- Work instruction
If pictures are present, leave them out, and copy the data word for word.

Stored data:
****************************************

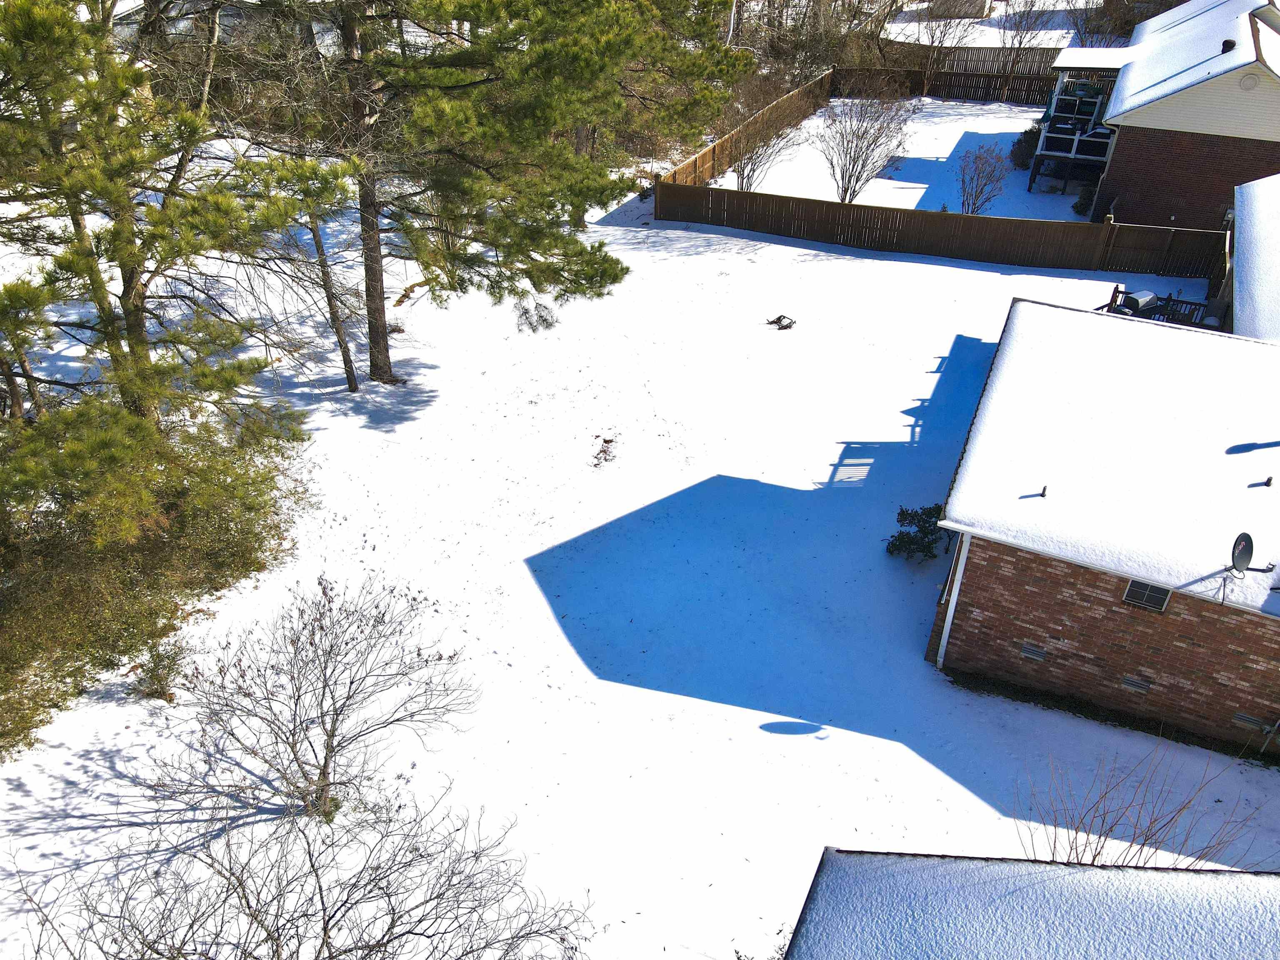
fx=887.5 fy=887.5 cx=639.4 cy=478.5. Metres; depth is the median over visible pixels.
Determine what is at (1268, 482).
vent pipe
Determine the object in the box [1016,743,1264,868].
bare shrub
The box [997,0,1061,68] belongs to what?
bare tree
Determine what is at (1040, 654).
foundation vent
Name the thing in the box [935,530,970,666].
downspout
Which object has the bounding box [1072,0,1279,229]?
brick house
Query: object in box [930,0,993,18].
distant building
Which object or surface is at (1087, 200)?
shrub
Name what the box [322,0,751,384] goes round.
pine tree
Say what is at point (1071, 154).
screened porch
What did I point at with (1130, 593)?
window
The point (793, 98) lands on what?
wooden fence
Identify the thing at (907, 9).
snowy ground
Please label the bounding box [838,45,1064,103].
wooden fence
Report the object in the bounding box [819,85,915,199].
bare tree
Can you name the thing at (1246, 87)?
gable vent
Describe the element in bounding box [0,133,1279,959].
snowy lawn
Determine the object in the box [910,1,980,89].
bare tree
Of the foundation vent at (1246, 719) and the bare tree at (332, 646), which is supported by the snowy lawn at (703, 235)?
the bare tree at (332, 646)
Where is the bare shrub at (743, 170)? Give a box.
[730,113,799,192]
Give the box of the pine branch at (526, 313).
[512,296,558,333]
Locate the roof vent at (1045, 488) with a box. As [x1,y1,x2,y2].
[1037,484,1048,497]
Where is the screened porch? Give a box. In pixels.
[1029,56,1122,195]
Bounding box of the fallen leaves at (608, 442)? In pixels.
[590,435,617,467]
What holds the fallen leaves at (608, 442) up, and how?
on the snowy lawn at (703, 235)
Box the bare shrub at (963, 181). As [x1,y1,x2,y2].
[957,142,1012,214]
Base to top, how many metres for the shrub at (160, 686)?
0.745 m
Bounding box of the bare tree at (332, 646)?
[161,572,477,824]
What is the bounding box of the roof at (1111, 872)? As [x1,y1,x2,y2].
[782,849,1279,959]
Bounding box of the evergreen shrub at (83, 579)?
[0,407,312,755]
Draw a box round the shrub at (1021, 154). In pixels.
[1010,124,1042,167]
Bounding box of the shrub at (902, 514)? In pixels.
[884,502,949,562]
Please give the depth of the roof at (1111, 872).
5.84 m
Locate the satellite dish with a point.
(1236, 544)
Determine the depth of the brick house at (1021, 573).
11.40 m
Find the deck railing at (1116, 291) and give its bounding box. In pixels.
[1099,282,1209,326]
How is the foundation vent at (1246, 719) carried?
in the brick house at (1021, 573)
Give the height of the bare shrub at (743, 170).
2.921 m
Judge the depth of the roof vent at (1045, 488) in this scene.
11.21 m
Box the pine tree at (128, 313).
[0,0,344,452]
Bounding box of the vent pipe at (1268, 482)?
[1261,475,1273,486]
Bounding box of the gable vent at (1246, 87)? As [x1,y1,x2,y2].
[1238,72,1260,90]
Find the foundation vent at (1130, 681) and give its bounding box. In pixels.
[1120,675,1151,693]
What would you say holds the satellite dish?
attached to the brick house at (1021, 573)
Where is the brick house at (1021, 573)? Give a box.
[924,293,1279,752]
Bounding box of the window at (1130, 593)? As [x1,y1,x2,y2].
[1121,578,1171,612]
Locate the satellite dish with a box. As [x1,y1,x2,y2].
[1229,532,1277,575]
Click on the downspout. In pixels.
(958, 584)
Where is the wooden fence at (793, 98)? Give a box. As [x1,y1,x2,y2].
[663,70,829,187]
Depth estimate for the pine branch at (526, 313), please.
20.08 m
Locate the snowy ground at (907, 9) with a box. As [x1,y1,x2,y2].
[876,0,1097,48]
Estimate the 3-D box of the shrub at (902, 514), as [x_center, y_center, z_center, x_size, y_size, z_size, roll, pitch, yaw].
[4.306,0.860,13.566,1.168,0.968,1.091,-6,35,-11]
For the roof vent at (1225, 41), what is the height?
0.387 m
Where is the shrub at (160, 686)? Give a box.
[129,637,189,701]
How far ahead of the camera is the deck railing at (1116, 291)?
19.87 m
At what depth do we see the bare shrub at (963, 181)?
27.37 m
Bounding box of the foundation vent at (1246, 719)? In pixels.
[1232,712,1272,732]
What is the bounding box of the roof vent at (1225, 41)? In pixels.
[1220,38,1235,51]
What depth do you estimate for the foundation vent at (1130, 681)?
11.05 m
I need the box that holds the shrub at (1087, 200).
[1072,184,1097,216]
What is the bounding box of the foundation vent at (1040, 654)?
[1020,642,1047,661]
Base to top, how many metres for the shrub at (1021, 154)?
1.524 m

****************************************

- Written response
fx=887.5 fy=887.5 cx=639.4 cy=478.5. Metres; depth is the median over visible pixels.
Determine what is at (1268, 482).
vent pipe
Determine the object in the box [1016,743,1264,868].
bare shrub
The box [997,0,1061,68] belongs to what?
bare tree
Determine what is at (1040, 654).
foundation vent
Name the thing in the box [935,530,970,666].
downspout
Which object has the bounding box [1072,0,1279,229]?
brick house
Query: object in box [930,0,993,18].
distant building
Which object or surface is at (1087, 200)?
shrub
Name what the box [322,0,751,384] goes round.
pine tree
Say what is at point (1071, 154).
screened porch
What did I point at with (1130, 593)?
window
The point (793, 98) lands on what?
wooden fence
Identify the thing at (907, 9).
snowy ground
Please label the bounding box [838,45,1064,103].
wooden fence
Report the object in the bounding box [819,85,915,199].
bare tree
Can you name the thing at (1246, 87)?
gable vent
Describe the element in bounding box [0,133,1279,959].
snowy lawn
Determine the object in the box [910,1,980,89].
bare tree
Of the foundation vent at (1246, 719) and the bare tree at (332, 646), which is supported by the snowy lawn at (703, 235)?
the bare tree at (332, 646)
Where is the bare shrub at (743, 170)? Give a box.
[730,113,799,192]
Give the box of the pine branch at (526, 313).
[512,296,558,333]
Locate the roof vent at (1045, 488) with a box. As [x1,y1,x2,y2].
[1037,484,1048,497]
Where is the screened porch? Give a box. In pixels.
[1029,56,1122,195]
Bounding box of the fallen leaves at (608, 442)? In pixels.
[590,435,617,467]
What holds the fallen leaves at (608, 442) up, and how?
on the snowy lawn at (703, 235)
Box the bare shrub at (963, 181). As [x1,y1,x2,y2].
[957,142,1012,214]
Base to top, how many metres for the shrub at (160, 686)?
0.745 m
Bounding box of the bare tree at (332, 646)?
[161,572,477,824]
What is the bounding box of the roof at (1111, 872)? As [x1,y1,x2,y2].
[782,849,1279,959]
Bounding box of the evergreen shrub at (83, 579)?
[0,407,312,755]
Draw a box round the shrub at (1021, 154). In pixels.
[1010,124,1042,167]
Bounding box of the shrub at (902, 514)? In pixels.
[884,502,949,562]
Please give the depth of the roof at (1111, 872).
5.84 m
Locate the satellite dish with a point.
(1236, 544)
Determine the depth of the brick house at (1021, 573).
11.40 m
Find the deck railing at (1116, 291) and give its bounding box. In pixels.
[1099,282,1209,326]
How is the foundation vent at (1246, 719) carried?
in the brick house at (1021, 573)
Give the height of the bare shrub at (743, 170).
2.921 m
Judge the depth of the roof vent at (1045, 488) in this scene.
11.21 m
Box the pine tree at (128, 313).
[0,0,344,452]
Bounding box of the vent pipe at (1268, 482)?
[1261,475,1273,486]
Bounding box of the gable vent at (1246, 87)? As [x1,y1,x2,y2].
[1238,72,1260,90]
Find the foundation vent at (1130, 681) and give its bounding box. In pixels.
[1120,675,1151,693]
What would you say holds the satellite dish?
attached to the brick house at (1021, 573)
Where is the brick house at (1021, 573)? Give a box.
[924,293,1279,752]
Bounding box of the window at (1130, 593)? As [x1,y1,x2,y2].
[1121,578,1171,612]
Locate the satellite dish with a box. As [x1,y1,x2,y2].
[1229,532,1277,575]
Click on the downspout. In pixels.
(958, 584)
Where is the wooden fence at (793, 98)? Give a box. As [x1,y1,x2,y2].
[663,70,829,187]
Depth estimate for the pine branch at (526, 313), please.
20.08 m
Locate the snowy ground at (907, 9) with a box. As [x1,y1,x2,y2].
[876,0,1097,48]
Estimate the 3-D box of the shrub at (902, 514), as [x_center, y_center, z_center, x_size, y_size, z_size, roll, pitch, yaw].
[4.306,0.860,13.566,1.168,0.968,1.091,-6,35,-11]
For the roof vent at (1225, 41), what is the height?
0.387 m
Where is the shrub at (160, 686)? Give a box.
[129,637,189,701]
How far ahead of the camera is the deck railing at (1116, 291)?
19.87 m
At what depth do we see the bare shrub at (963, 181)?
27.37 m
Bounding box of the foundation vent at (1246, 719)? In pixels.
[1232,712,1272,732]
What is the bounding box of the roof vent at (1225, 41)? In pixels.
[1220,38,1235,51]
What depth do you estimate for the foundation vent at (1130, 681)?
11.05 m
I need the box that holds the shrub at (1087, 200).
[1072,184,1097,216]
What is the bounding box of the foundation vent at (1040, 654)?
[1020,642,1047,661]
Base to top, how many metres for the shrub at (1021, 154)?
1.524 m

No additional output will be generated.